Além disso, ela também observa que a cidade não contempla pessoas com mobilidade reduzida de forma adequada. “Restaurantes, festivais, shows aqui em Belo Horizonte são os menos acessíveis que eu vejo”. Ela cita como exemplos a irregularidade das calçadas, que impede a livre circulação, e, consequentemente, o acesso à cultura.
Incompatibilidade no discurso acessível
Muito se divulga sobre a acessibilidade em ambientes culturais, como forma de atrair público e promover o bem-estar de todos os possíveis frequentadores. No entanto, na prática, não é sempre o que acontece. Recentemente, na edição de 2022 do Lollapalooza, a humorista Lorrane Silva (@_pequenalo) passou um constrangimento ao não conseguir subir de elevador em um dos camarotes no evento. Ela teve que contar com a ajuda de uma pessoa desconhecida, que se voluntariou a carregá-la para o próximo andar. Após o incidente, a organização, que havia prometido acessibilidade, realizou o conserto do aparelho.
Em thread no Twitter, a ‘Pequena Lô’, como é conhecida, afirmou que as PCDs não deveriam deixar de ir nesses espaços, e que suas presenças deveriam servir como forma de reivindicação de direitos. “Não somos nós que temos que nos adaptar ao ambiente que não tem acessibilidade, o ambiente que tem que se adaptar à inclusão, para que a gente possa ter a independência de conseguir se locomover, independente da sua condição física”, disse, no Twitter. No mesmo fio, a influencer conta que, mesmo trabalhando no local, não teve a acessibilidade garantida.
Em situação parecida, a entrevistada @babi conta que, em momento recente, foi obrigada a usar as escadas em um local de eventos em Belo Horizonte, o Mamão com Açúcar, mesmo com mobilidade reduzida. “Na hora de sair, eles não me deixaram descer pela rampa que eu subi quando entrei. Me fizeram descer um andar e meio de escada, e o banheiro fica super longe. Lá tá bem longe de ser um lugar acessível”, lamenta. Além disso, ela relata que os funcionários não pareciam estar preparados para dar suporte para pessoas com essas características, e, por isso, fizeram com que ela fizesse uma rota desconfortável para ela. “Não adianta ter rampa na chegada e escada na saída. Horrível, bem horrível mesmo”, desabafa.
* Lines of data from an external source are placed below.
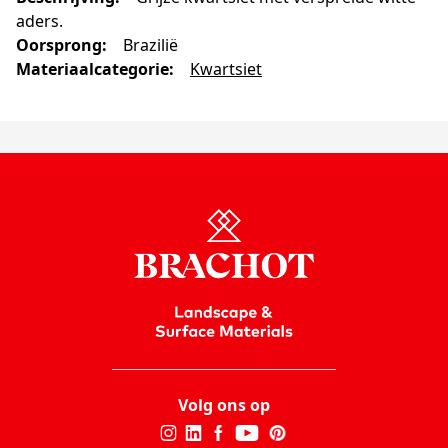
aders.
Oorsprong
:
Brazilië
Materiaalcategorie
:
Kwartsiet
Volg ons op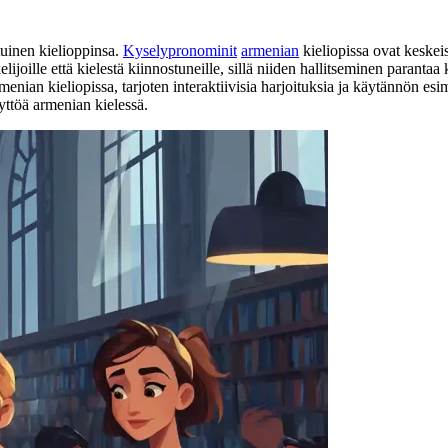
tuinen kielioppinsa.
Kyselypronominit
armenian
kieliopissa ovat keske
elijoille että kielestä kiinnostuneille, sillä niiden hallitseminen paran
ian kieliopissa, tarjoten interaktiivisia harjoituksia ja käytännön esim
yttöä armenian kielessä.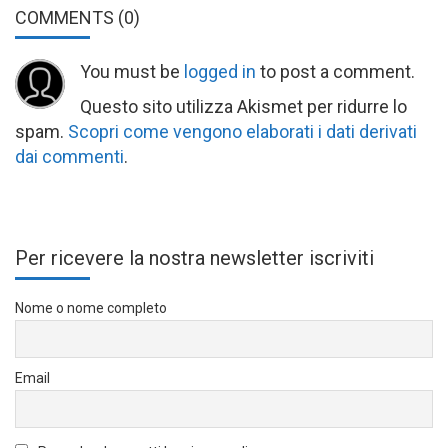
COMMENTS
(0)
You must be
logged in
to post a comment.
Questo sito utilizza Akismet per ridurre lo
spam.
Scopri come vengono elaborati i dati derivati
dai commenti
.
Per ricevere la nostra newsletter iscriviti
Nome o nome completo
Email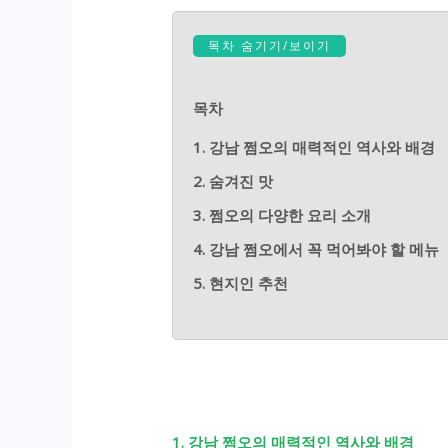
목차 숨기기/보이기
목차
1. 강남 쩜오의 매력적인 역사와 배경
2. 숨겨진 맛
3. 쩜오의 다양한 요리 소개
4. 강남 쩜오에서 꼭 먹어봐야 할 메뉴
5. 현지인 추천
1. 강남 쩜오의 매력적인 역사와 배경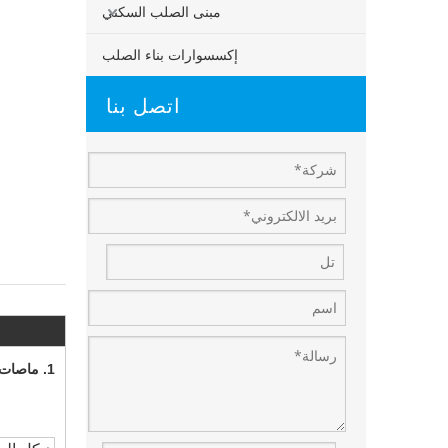
مبنى الصلب السكني
إكسسوارات بناء الصلب
اتصل بنا
1. ماصات رئيسية ل البيع الساخن الصناعي مسبقا صنيعين من طابقين بناء الإطار البنية ورشة عمل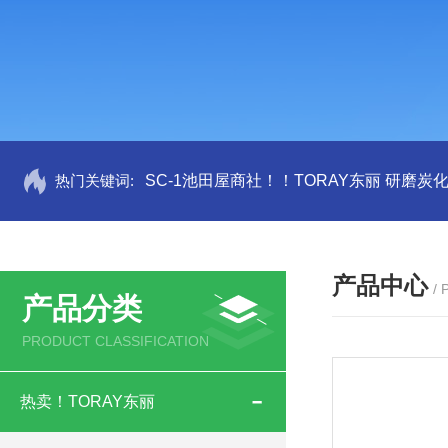
热门关键词:
SC-1池田屋商社！！TORAY东丽 研磨炭
产品中心
/
产品分类
PRODUCT CLASSIFICATION
热卖！TORAY东丽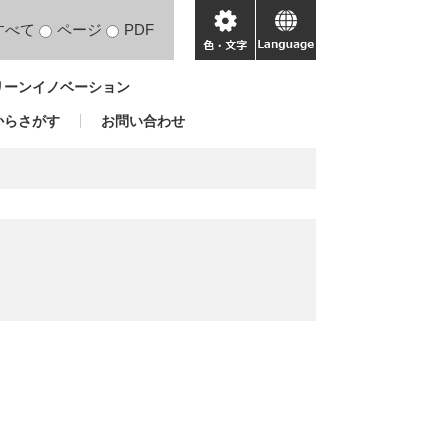
すべて
ページ
PDF
色・
language
文
リーンイノベーション
字
からさがす
お問い合わせ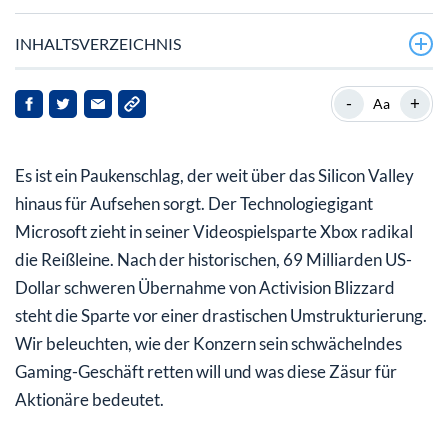
INHALTSVERZEICHNIS
Kahlschlag bei Xbox: Die Folgen des Activision-Deals
-
+
Aa
Microsoft-Aktie im Fokus: KI-Boom statt Konsolen-
Krise
Es ist ein Paukenschlag, der weit über das Silicon Valley
hinaus für Aufsehen sorgt. Der Technologiegigant
Microsoft zieht in seiner Videospielsparte Xbox radikal
die Reißleine. Nach der historischen, 69 Milliarden US-
Dollar schweren Übernahme von Activision Blizzard
steht die Sparte vor einer drastischen Umstrukturierung.
Wir beleuchten, wie der Konzern sein schwächelndes
Gaming-Geschäft retten will und was diese Zäsur für
Aktionäre bedeutet.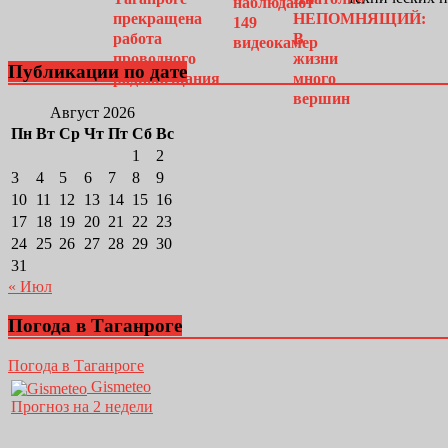
Публикации по дате
Август 2026
Пн
Вт
Ср
Чт
Пт
Сб
Вс
1
2
3
4
5
6
7
8
9
10
11
12
13
14
15
16
17
18
19
20
21
22
23
24
25
26
27
28
29
30
31
« Июл
Погода в Таганроге
Погода в Таганроге
Gismeteo
Прогноз на 2 недели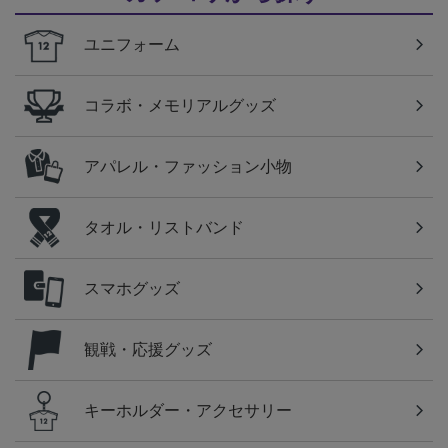
ユニフォーム
コラボ・メモリアルグッズ
アパレル・ファッション小物
タオル・リストバンド
スマホグッズ
観戦・応援グッズ
キーホルダー・アクセサリー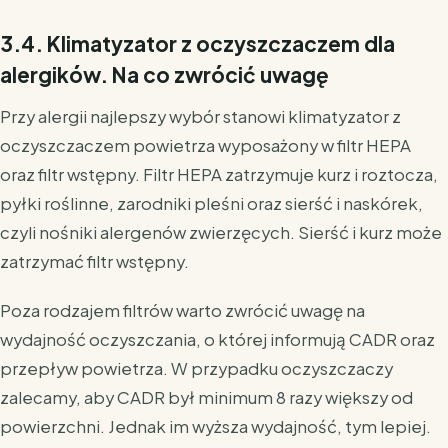
3.4. Klimatyzator z oczyszczaczem dla
alergików. Na co zwrócić uwagę
Przy alergii najlepszy wybór stanowi klimatyzator z
oczyszczaczem powietrza wyposażony w filtr HEPA
oraz filtr wstępny. Filtr HEPA zatrzymuje kurz i roztocza,
pyłki roślinne, zarodniki pleśni oraz sierść i naskórek,
czyli nośniki alergenów zwierzęcych. Sierść i kurz może
zatrzymać filtr wstępny.
Poza rodzajem filtrów warto zwrócić uwagę na
wydajność oczyszczania, o której informują CADR oraz
przepływ powietrza. W przypadku oczyszczaczy
zalecamy, aby CADR był minimum 8 razy większy od
powierzchni. Jednak im wyższa wydajność, tym lepiej.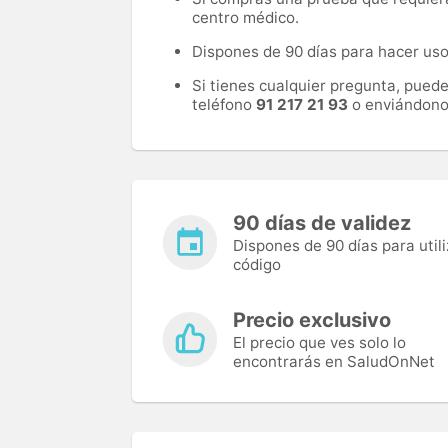
centro médico.
Dispones de 90 días para hacer uso 
Si tienes cualquier pregunta, pued
teléfono
91 217 21 93
o enviándono
90 días de validez
Dispones de 90 días para utili
código
Precio exclusivo
El precio que ves solo lo
encontrarás en SaludOnNet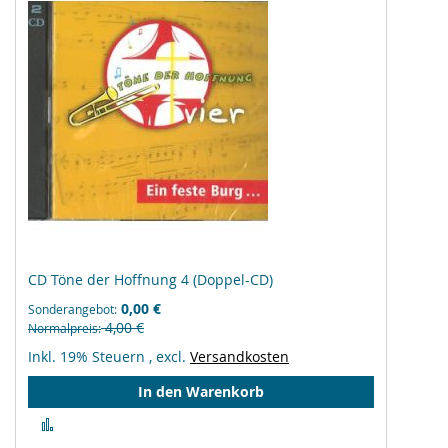
CD Töne der Hoffnung 4 (Doppel-CD)
0,00 €
Sonderangebot
4,00 €
Normalpreis
Inkl. 19% Steuern
,
excl.
Versandkosten
In den Warenkorb
Zur
Vergleichsliste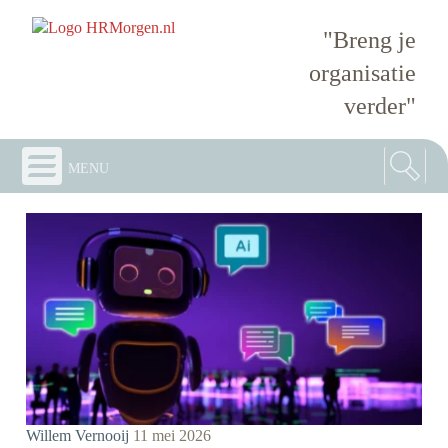
"Breng je
organisatie
verder"
menu
Willem Vernooij
11 mei 2026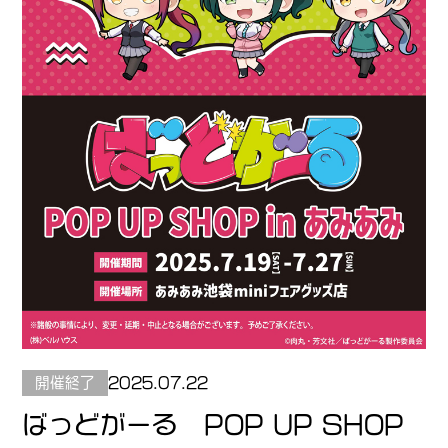
開催終了
2025.07.22
ばっどがーる POP UP SHOP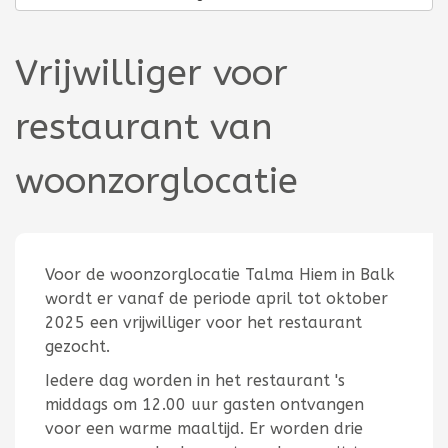
Vrijwilliger voor
restaurant van
woonzorglocatie
Voor de woonzorglocatie Talma Hiem in Balk
wordt er vanaf de periode april tot oktober
2025 een vrijwilliger voor het restaurant
gezocht.
Iedere dag worden in het restaurant 's
middags om 12.00 uur gasten ontvangen
voor een warme maaltijd. Er worden drie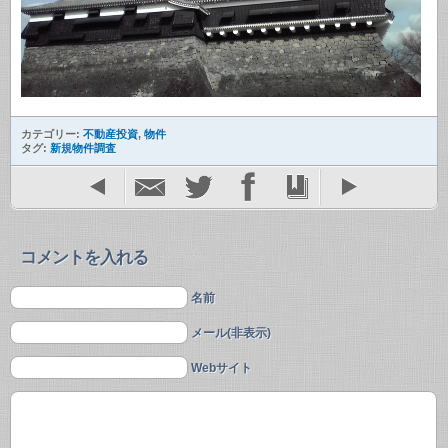
カテゴリー:
不動産投資
,
物件
タグ:
新規物件調査
コメントを入れる
名前
メール(非表示)
Webサイト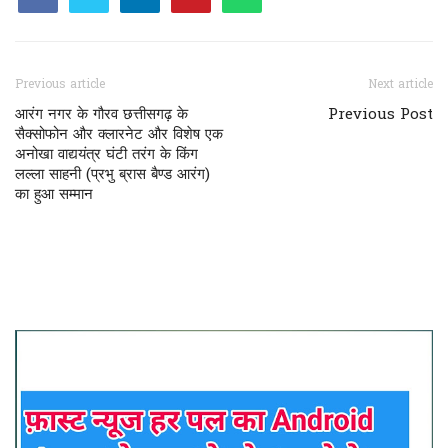
Previous article
Next article
आरंग नगर के गौरव छत्तीसगढ़ के
Previous Post
सैक्सोफोन और क्लारनेट और विशेष एक
अनोखा वाद्ययंत्र घंटी तरंग के किंग
लल्ला साहनी (प्रभु ब्रास बैण्ड आरंग)
का हुआ सम्मान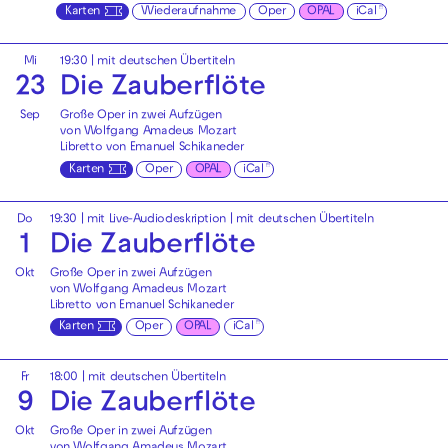
Karten
Wiederaufnahme
Oper
OPAL
iCal
Mi
19:30
|
mit deutschen Übertiteln
23
Die Zauberflöte
Sep
Große Oper in zwei Aufzügen
von Wolfgang Amadeus Mozart
Libretto von Emanuel Schikaneder
Karten
Oper
OPAL
iCal
Do
19:30
|
mit Live-Audiodeskription
|
mit deutschen Übertiteln
1
Die Zauberflöte
Okt
Große Oper in zwei Aufzügen
von Wolfgang Amadeus Mozart
Libretto von Emanuel Schikaneder
Karten
Oper
OPAL
iCal
Fr
18:00
|
mit deutschen Übertiteln
9
Die Zauberflöte
Okt
Große Oper in zwei Aufzügen
von Wolfgang Amadeus Mozart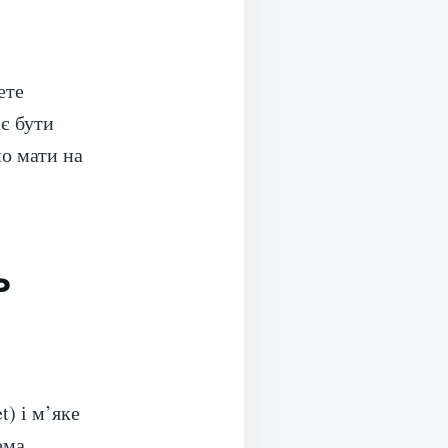
ете
є бути
о мати на
ь
) і м’яке
ема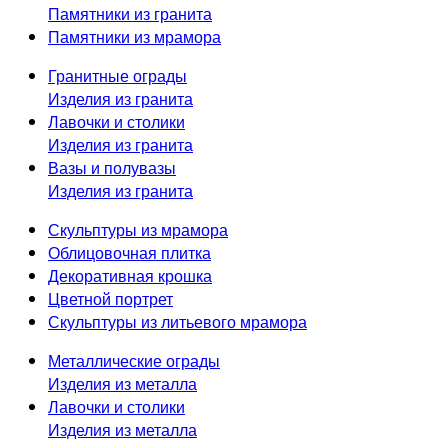
Памятники из гранита
Памятники из мрамора
Гранитные ограды
Изделия из гранита
Лавочки и столики
Изделия из гранита
Вазы и полувазы
Изделия из гранита
Скульптуры из мрамора
Облицовочная плитка
Декоративная крошка
Цветной портрет
Скульптуры из литьевого мрамора
Металлические ограды
Изделия из металла
Лавочки и столики
Изделия из металла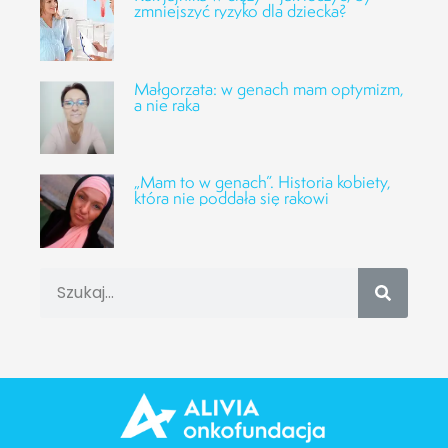
zmniejszyć ryzyko dla dziecka?
Małgorzata: w genach mam optymizm,
a nie raka
„Mam to w genach”. Historia kobiety,
która nie poddała się rakowi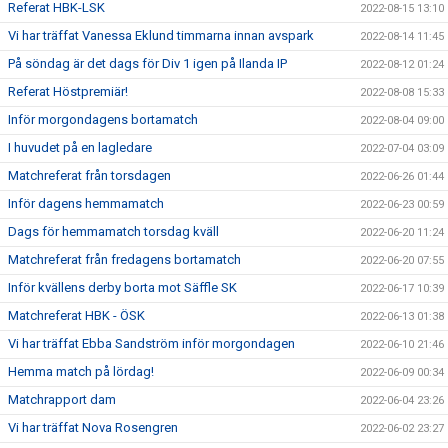
Referat HBK-LSK
2022-08-15 13:10
Vi har träffat Vanessa Eklund timmarna innan avspark
2022-08-14 11:45
På söndag är det dags för Div 1 igen på Ilanda IP
2022-08-12 01:24
Referat Höstpremiär!
2022-08-08 15:33
Inför morgondagens bortamatch
2022-08-04 09:00
I huvudet på en lagledare
2022-07-04 03:09
Matchreferat från torsdagen
2022-06-26 01:44
Inför dagens hemmamatch
2022-06-23 00:59
Dags för hemmamatch torsdag kväll
2022-06-20 11:24
Matchreferat från fredagens bortamatch
2022-06-20 07:55
Inför kvällens derby borta mot Säffle SK
2022-06-17 10:39
Matchreferat HBK - ÖSK
2022-06-13 01:38
Vi har träffat Ebba Sandström inför morgondagen
2022-06-10 21:46
Hemma match på lördag!
2022-06-09 00:34
Matchrapport dam
2022-06-04 23:26
Vi har träffat Nova Rosengren
2022-06-02 23:27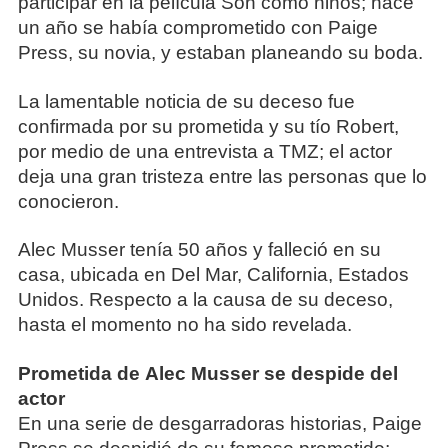
participar en la película Son como niños; hace
un año se había comprometido con Paige
Press, su novia, y estaban planeando su boda.
La lamentable noticia de su deceso fue
confirmada por su prometida y su tío Robert,
por medio de una entrevista a TMZ; el actor
deja una gran tristeza entre las personas que lo
conocieron.
Alec Musser tenía 50 años y falleció en su
casa, ubicada en Del Mar, California, Estados
Unidos. Respecto a la causa de su deceso,
hasta el momento no ha sido revelada.
Prometida de Alec Musser se despide del
actor
En una serie de desgarradoras historias, Paige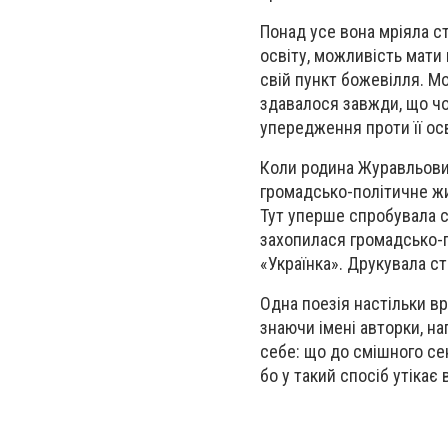
Понад усе вона мріяла ст
освіту, можливість мати 
свій пункт божевілля. М
здавалося завжди, що чо
упередження проти її осв
Коли родина Журавльових
громадсько-політичне жи
Тут уперше спробувала си
захопилася громадсько-
«Українка». Друкувала ст
Одна поезія настільки в
знаючи імені авторки, н
себе: що до смішного се
бо у такий спосіб утікає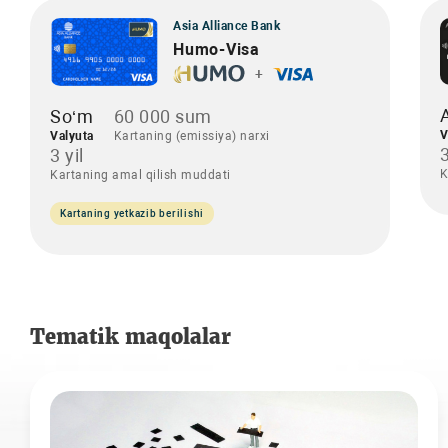
Asia Alliance Bank
Humo-Visa
+
So‘m
60 000 sum
V
Valyuta
Kartaning (emissiya) narxi
3
3 yil
K
Kartaning amal qilish muddati
Kartaning yetkazib berilishi
Tematik maqolalar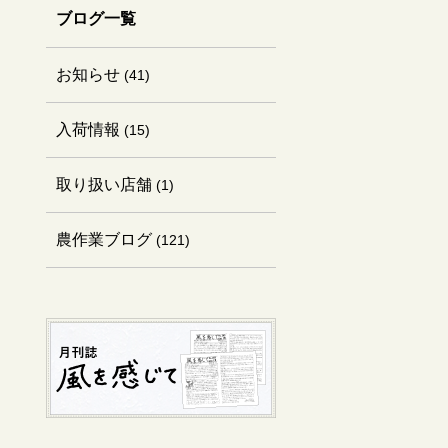
ブログ一覧
お知らせ
(41)
入荷情報
(15)
取り扱い店舗
(1)
農作業ブログ
(121)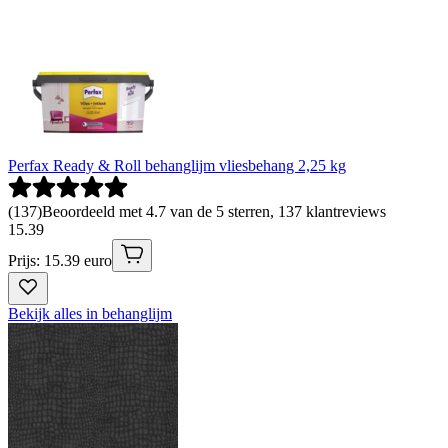
Perfax Ready & Roll behanglijm vliesbehang 2,25 kg
(
137
)
Beoordeeld met 4.7 van de 5 sterren, 137 klantreviews
15
.
39
Prijs: 15.39 euro
Bekijk alles in behanglijm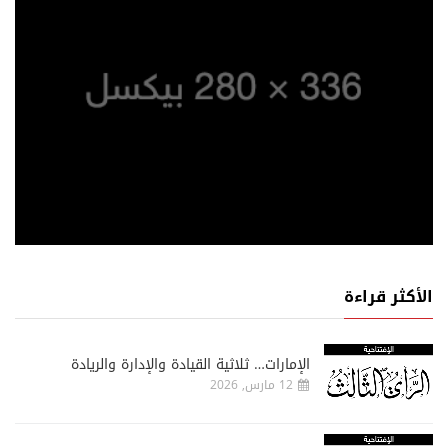
الأكثر قراءة
الإمارات… ثلاثية القيادة والإدارة والريادة
12 مارس, 2026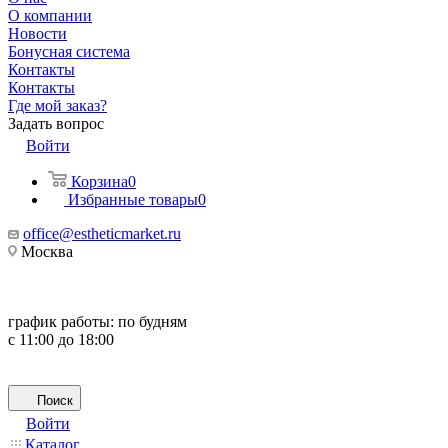
О компании
Новости
Бонусная система
Контакты
Контакты
Где мой заказ?
Задать вопрос
Войти
Корзина
0
Избранные товары
0
office@estheticmarket.ru
Москва
график работы:
по будням
с 11:00 до 18:00
Поиск
Войти
Каталог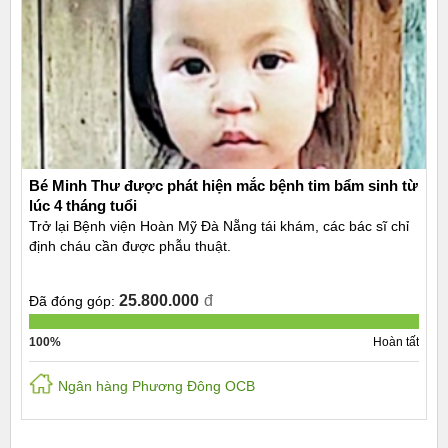
Bé Minh Thư được phát hiện mắc bệnh tim bẩm sinh từ
lúc 4 tháng tuổi
Trở lại Bệnh viện Hoàn Mỹ Đà Nẵng tái khám, các bác sĩ chỉ
định cháu cần được phẫu thuật.
25.800.000
đ
Đã đóng góp:
100%
Hoàn tất
Ngân hàng Phương Đông OCB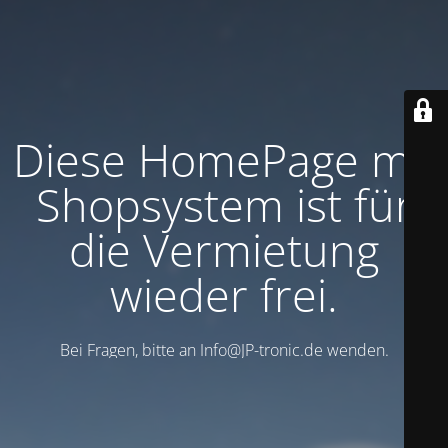
Diese HomePage mit
Shopsystem ist für
die Vermietung
wieder frei.
Bei Fragen, bitte an Info@JP-tronic.de wenden.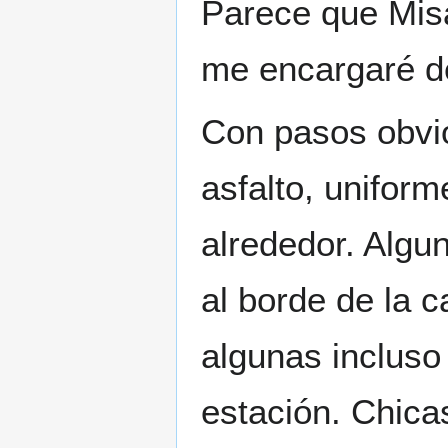
Parece que Misa
me encargaré d
Con pasos obvio
asfalto, uniform
alrededor. Algu
al borde de la 
algunas incluso 
estación. Chica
A advogada conta que toda a experiência móvel no ambiente foi desconfortável, levando em conta que o espaço conta com rampas íngremes que, mesmo com o suporte do corrimão, provocavam dificuldade no seu uso. “Eles pensam só em gente com cadeira de rodas, não pensam em gente com muletas e tal. É todo um processo. Espero que mude”.
A redação entrou em contato com a organização do Mamão com Açúcar mas não obteve resposta até a publicação desta reportagem.